▶ _Assigned task_:
Please find every line in the records below that contains the word "down", and copy it.

##### Input

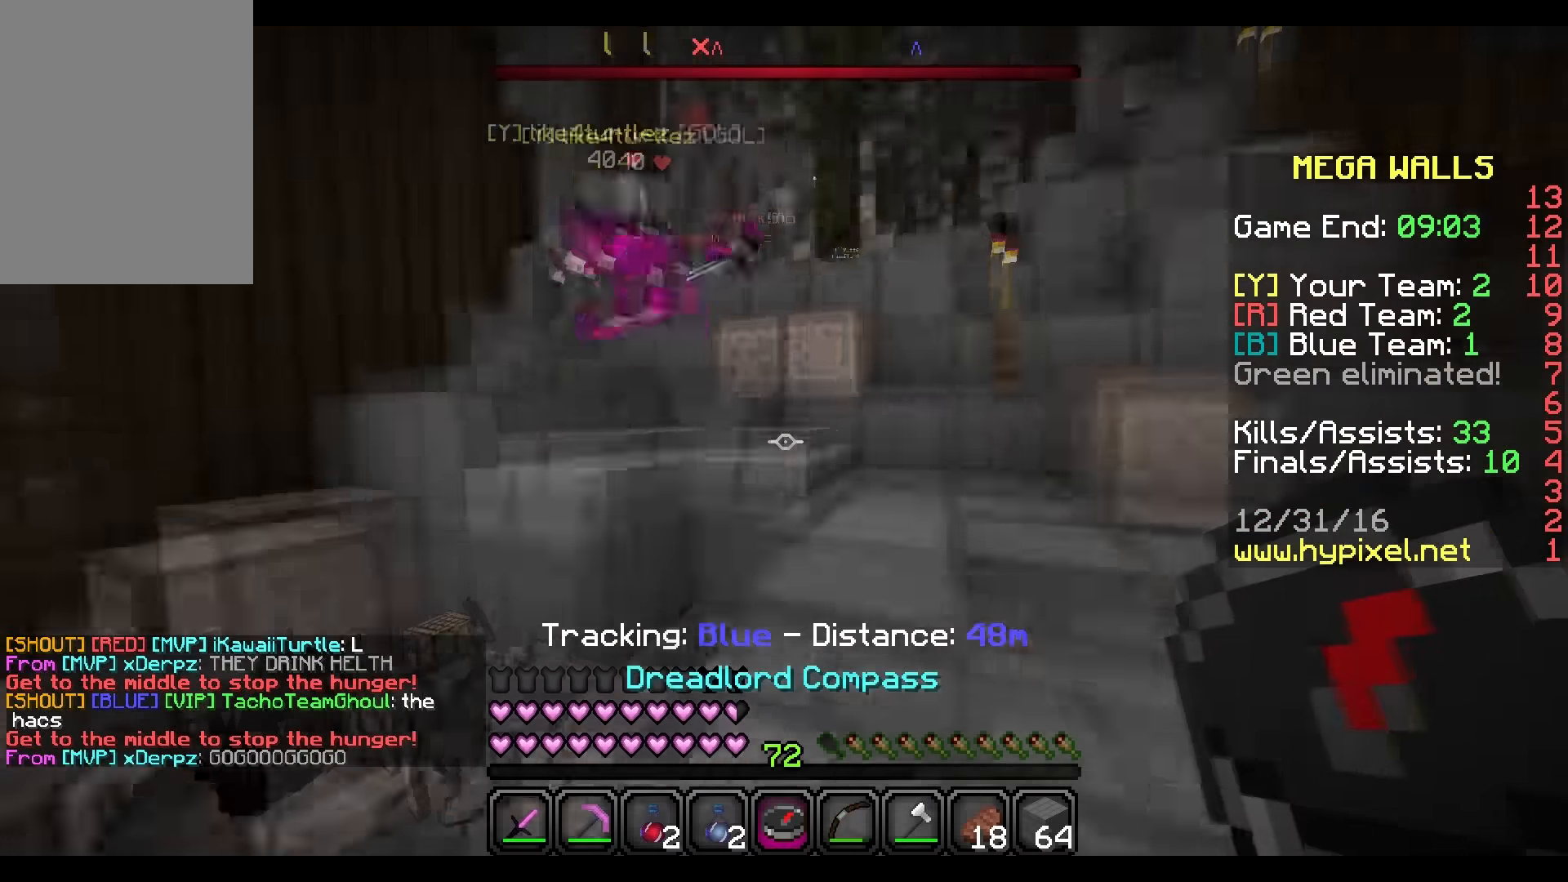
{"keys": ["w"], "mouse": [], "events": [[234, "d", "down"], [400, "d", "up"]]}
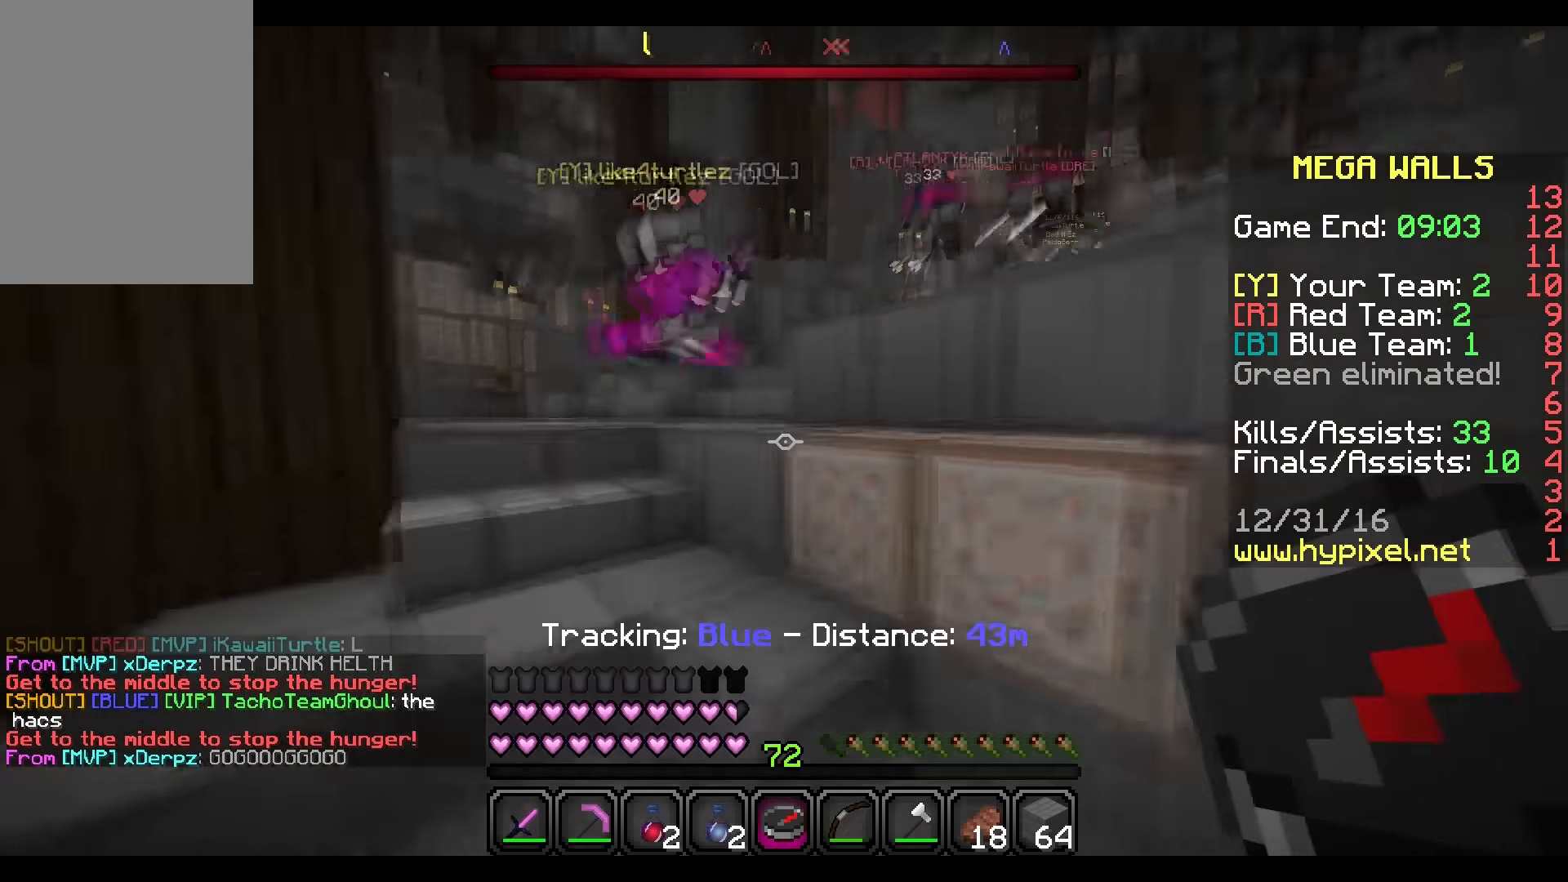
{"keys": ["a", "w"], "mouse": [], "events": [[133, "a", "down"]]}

##########
##### Input

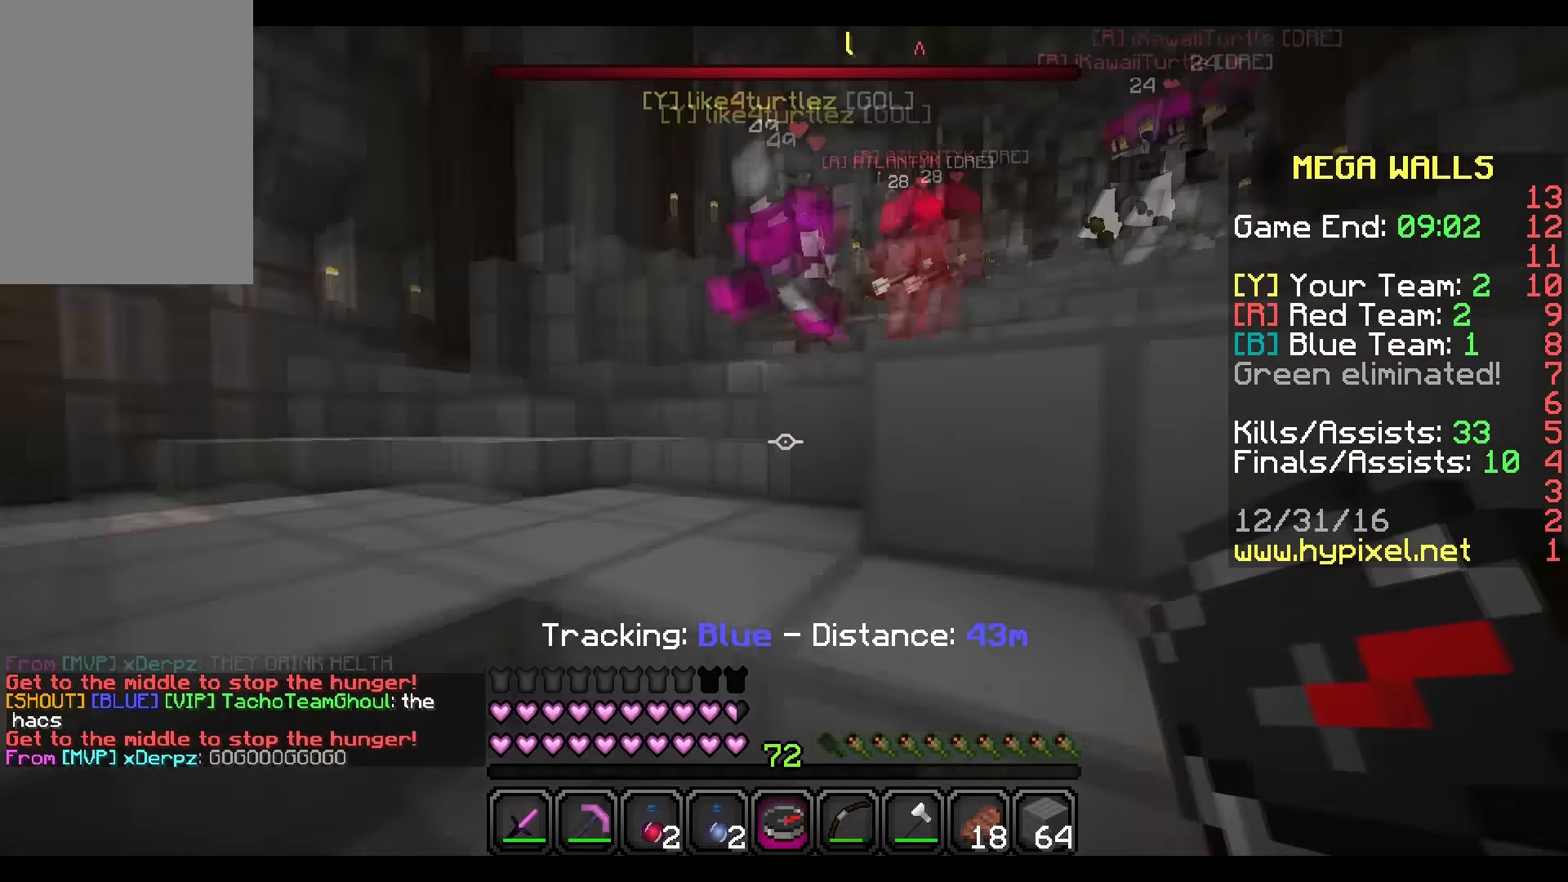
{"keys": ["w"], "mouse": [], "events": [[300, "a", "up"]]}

##########

▶ _Exercise solution_:
{"keys": ["w"], "mouse": [], "events": [[234, "d", "down"], [400, "d", "up"]]}
{"keys": ["a", "w"], "mouse": [], "events": [[133, "a", "down"]]}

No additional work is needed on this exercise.